The differential diagnosis of MPNST includes cellular schwannoma, monophasic synovial sarcoma, adult type fibrosarcoma and melanoma.

Schwannomas are not typically seen in NF1, and are more common in patients with NF2. Cellular schwannoma resembles MPNST, as it is composed of predominantly Antoni A areas, lacks Verocay bodies, may have focal necrosis and is S100+. However, it has less than 4 mitoses per ten HPF, and the cells surrounding necrotic areas are not atypical. In addition, MPNST staining of S100 is weak and more focal (compared to strong diffuse staining in cellular schwannoma), and cellular schwanoma is typically SOX10+. In the 30% of MPNST that are SOX10+, the staining is weak and focal (Goldblum, Folpe and Weiss: Enzinger and Weiss’s Soft Tissue Tumors, 6th ed., 2014).

The cells in synovial sarcoma (SS) are more uniform than those of MPNST, and resemble fibroblasts rather than Schwann cells. The immunoprofiles of SS and MPNST are overlapping: both can be S100 positive and TLE1 positive, but SS shows stronger and more diffuse nuclear positivity for TLE1 (Arch Pathol Lab Med 2015;139:106). SS will stain positive with high molecular weight cytokeratin, which MPNST will not (although some low molecular weight keratin and EMA staining can be present). SS should be negative for CD34. The diagnosis of SS can be confirmed by finding SS18-SSX1 or SS18-SSX2 gene fusions (Acta Neuropathol 2012;123:295).

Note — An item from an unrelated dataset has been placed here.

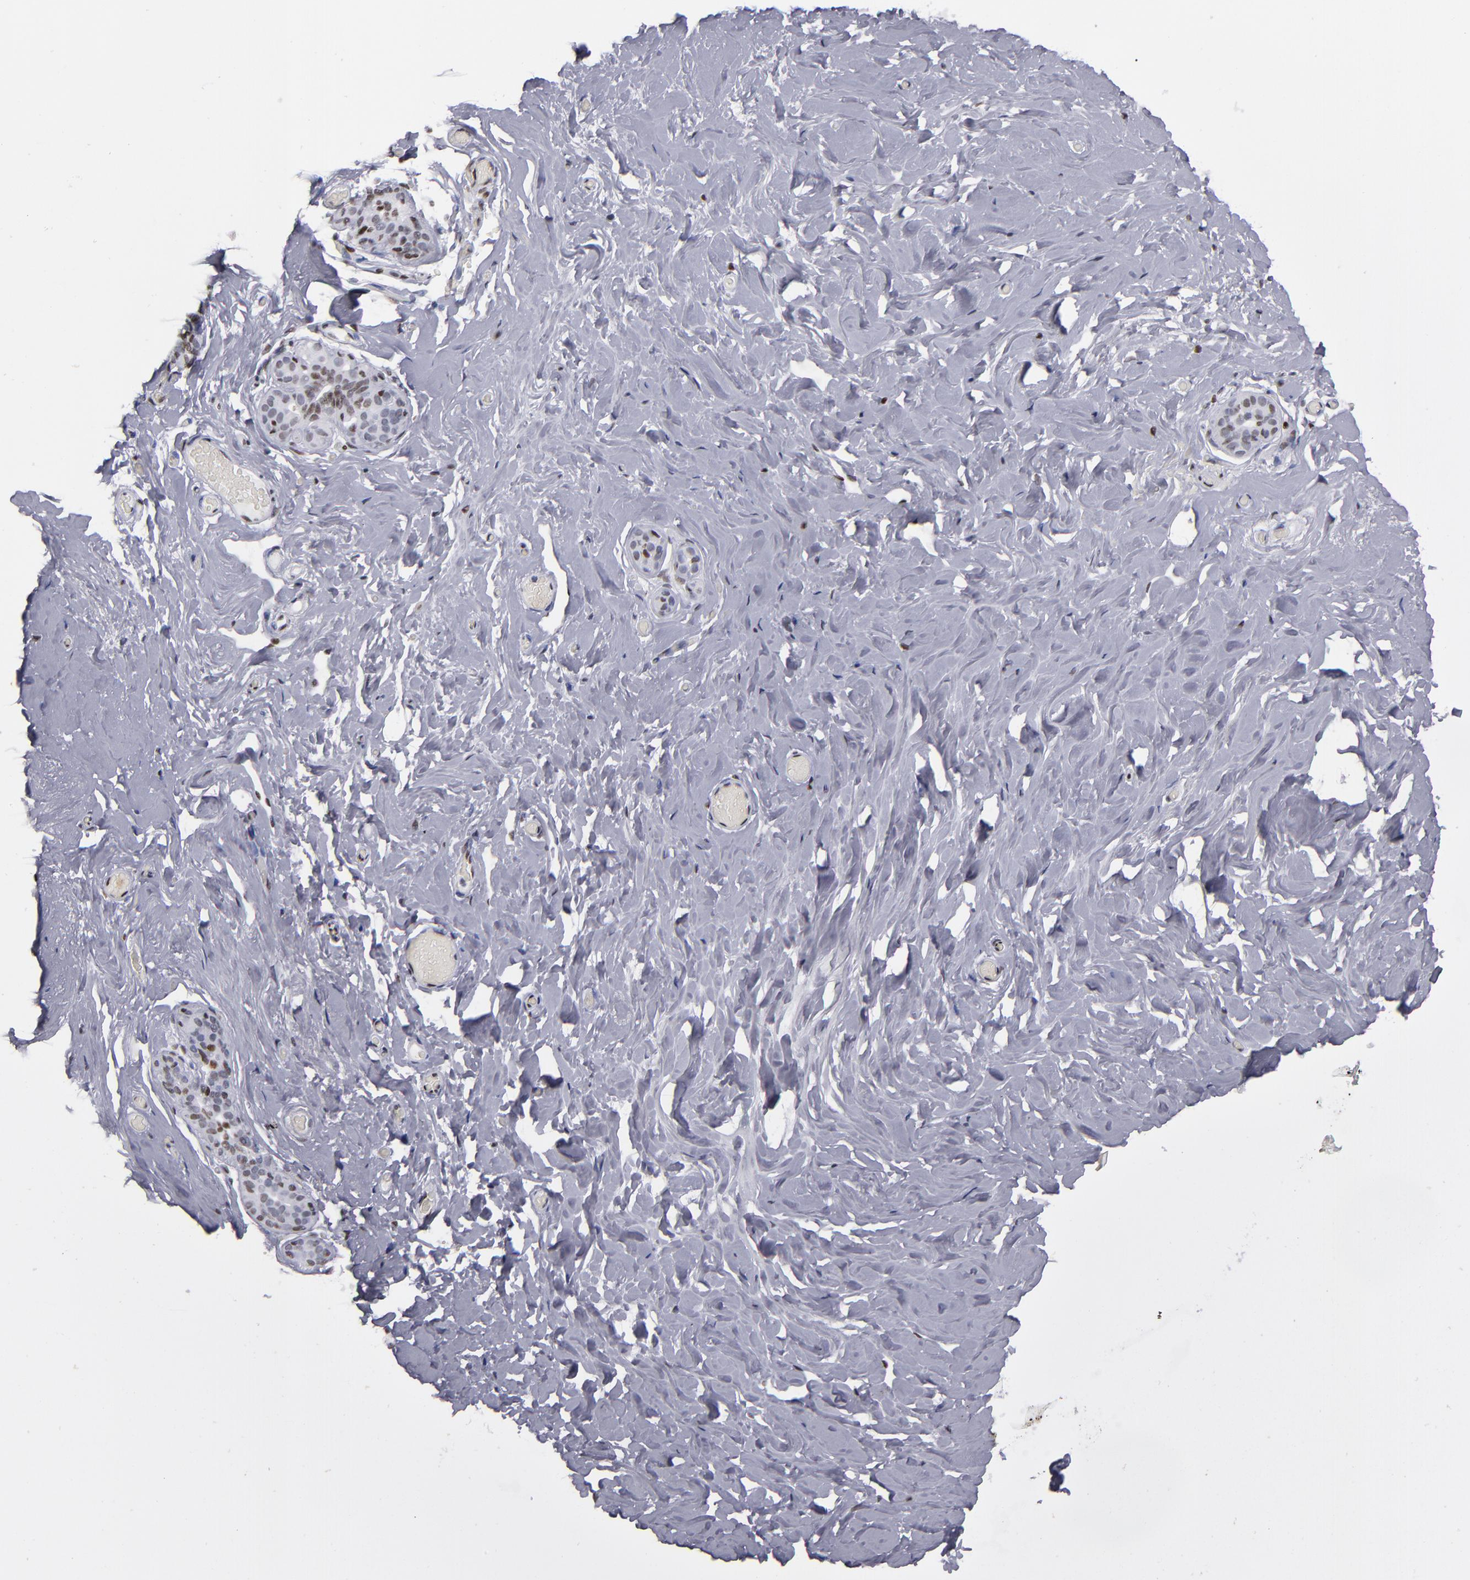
{"staining": {"intensity": "moderate", "quantity": "<25%", "location": "nuclear"}, "tissue": "breast", "cell_type": "Glandular cells", "image_type": "normal", "snomed": [{"axis": "morphology", "description": "Normal tissue, NOS"}, {"axis": "topography", "description": "Breast"}], "caption": "The image shows a brown stain indicating the presence of a protein in the nuclear of glandular cells in breast.", "gene": "TERF2", "patient": {"sex": "female", "age": 75}}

MPNST can have areas that are indistinguishable from fibrosarcoma, but in general fibrosarcoma has a "herringbone" pattern throughout the lesion and more uniform looking cells than MPNST, which should show areas with nerve sheath differentiation. Fibrosarcoma is S100 and SOX10 negative (Goldblum, Folpe and Weiss: Enzinger and Weiss’s Soft Tissue Tumors, 6th ed., 2014).

Spindle cell and desmoplastic melanoma can also share histologic and immunophenotypic features with MPNST. Epithelioid MPNST, a rare variant that has polygonal cells with prominent nucleoli and stronger S100 staining, closely mimics melanoma (Acta Neuropathol 2012;123:295). The diagnosis of MPNST is aided if the tumor arises from a nerve. Melanoma would be favored if there is a dermal location, a junctional melanocytic component, nodular lymphoid aggregates, lymph node metastases and positivity for other melanocytic markers.

MPNST does not respond well to chemotherapy, but radical surgery appears to improve prognosis. Overall five year and ten year survival is approximately 50% and 40%; when treated with radical surgery, the ten year survival rate improves to 80%.

Test Question Answer:
D.
Synovial sarcoma. Although MPNST can be positive for TLE1, strong and diffuse nuclear positivity is seen in synovial sarcoma.